(non-flame post) evolution of IC in computer model

From: DNAunion@aol.com
Date: Mon Oct 09 2000 - 12:30:17 EDT

  • Next message: Chris Cogan: "Re: Human designers vs. God-as-designer"

    DNAunion: I thought I would try leaving old topics behind and try to start over again (this time, still using my same name!). Perhaps that will be enough to break the cycle of negative exchanges between me and others here. Here is my first attempt at a return to civility: it addresses a computer program that modeled the evolution of biological information and is an excerpt from a post I made at another site.

    ***********
    [anti-IDist claims that model used "better binding" as a selection factor.]
    ***********

    DNAunion: In the model, it is not the recognizer's ability to bind better (i.e., more tightly) to sites that drives selection, but the recognizer's combined ability to bind more correct sites and fewer incorrect sites.

    If the recongizer's score for a site exceeds a fixed threshold (-58 in the run mentioned in the article), then it recognizes that site - if not, it doesn't. This is a binary decision - either true or false - there are no gradations.

    ************
    [anti-IDists claims that the model showed CSI forming by RM & NS]
    ************

    DNAunion: Bits of information are additive. According to the article, each 6-base binding site contained 4 bits of information, and there were 16 such sites. The total amount of information evolved, in bits, is thus 4 bits x 16 sites = 64 bits of information. This falls way short of Dembski's universal probability bound of 500 bits of information - the amount he equates with CSI - so this is not a simulation of CSI evolving.

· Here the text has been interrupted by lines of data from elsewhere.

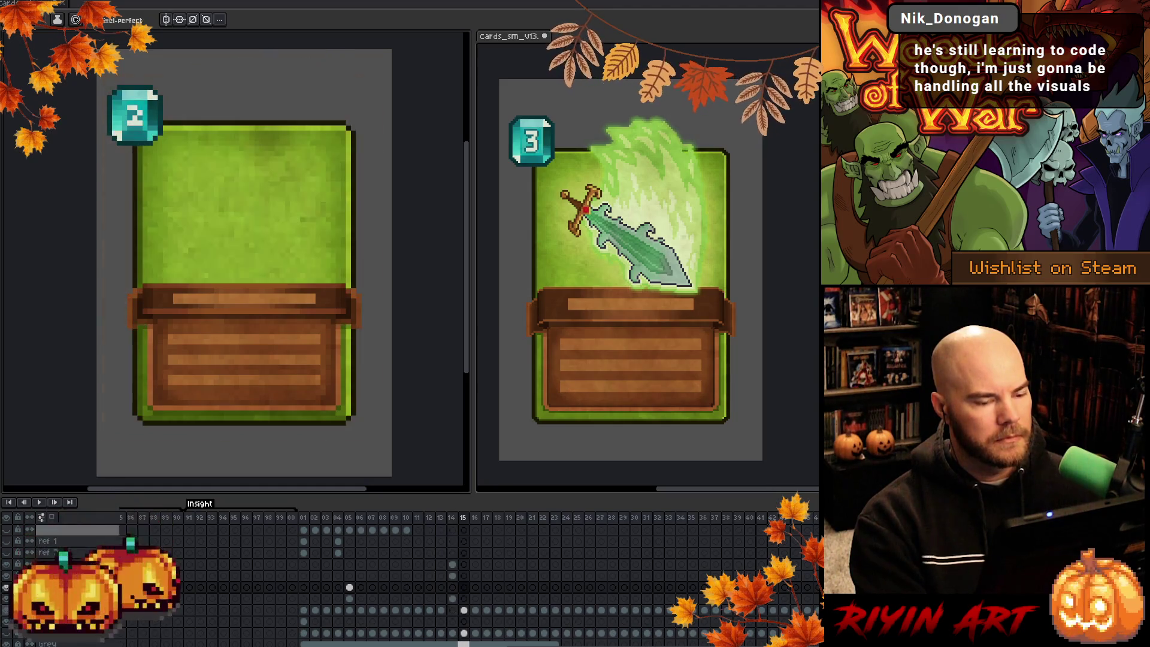
key("Left")
key("Left")
key("Left")
key("Left")
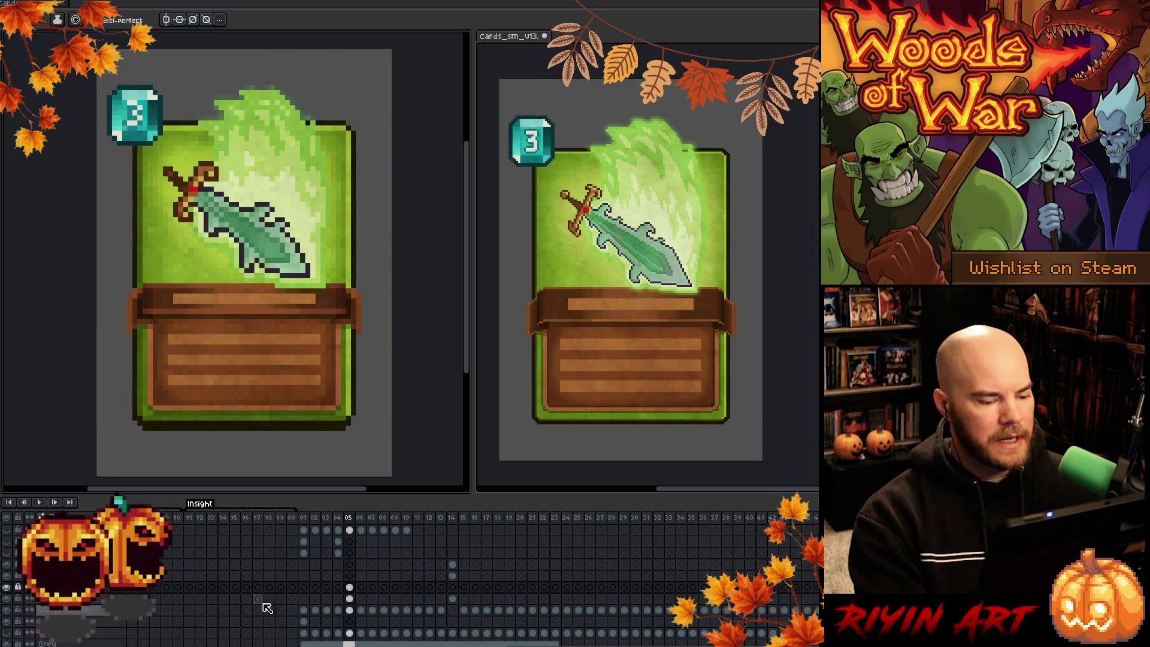
key("Right")
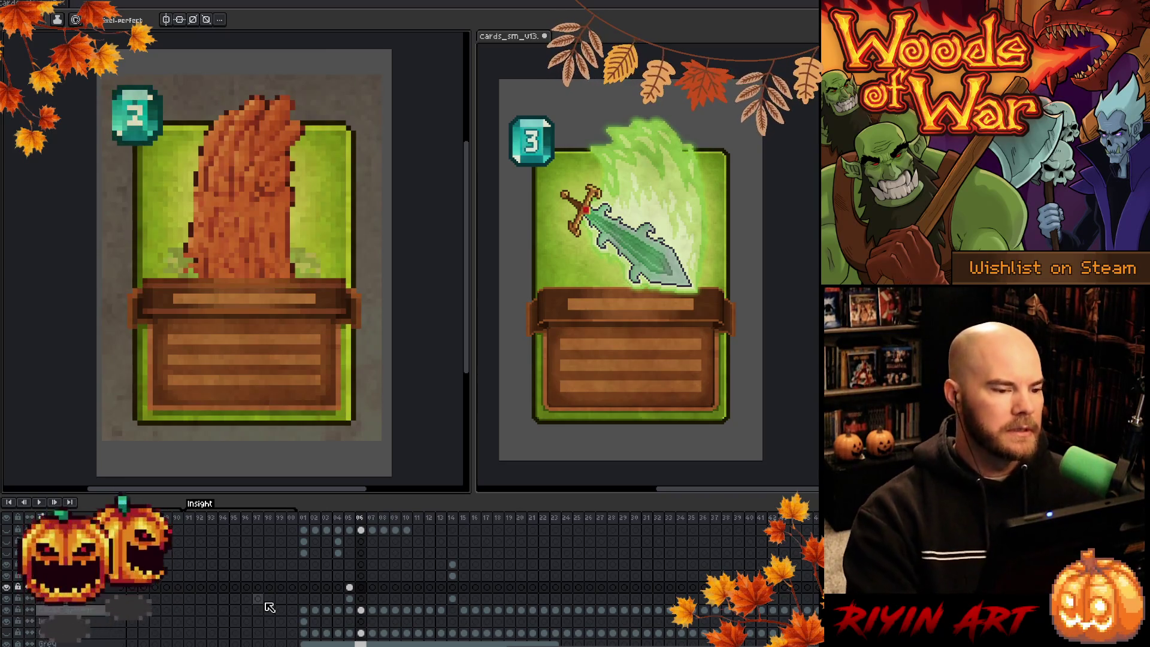
scroll(260, 598, "up", 1)
scroll(16, 539, "up", 2)
key("Left")
key("Left")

    And this total information measure is confirmed in the article itself.

    [quote]"...[t]he probability of finding 16 sites averaging 4 bits each in random sequences is [2^(-4x16) = ~5x10^(-20)] yet the sites evolved from random sequences in only ~10^3 generations, at an average rate of 1 bit per 11 generations." [/quote]

    Note the "2^(-4 x 16)" which is equal to 2^-64, or 64 bits of information.

    As far as how quickly the non-CSI information evolved, that is open to discussion and scrutiny.

    We need to take a close look at the selection mechanism in Schneider's model to determine whether it is a plausible natural method, or if it is also directed in some way (I haven't studied that part enough yet to comment - just raising a caution flag at this point).

    ***********
    [anti-IDist points out that the authors “refute” Behe giving the following quote]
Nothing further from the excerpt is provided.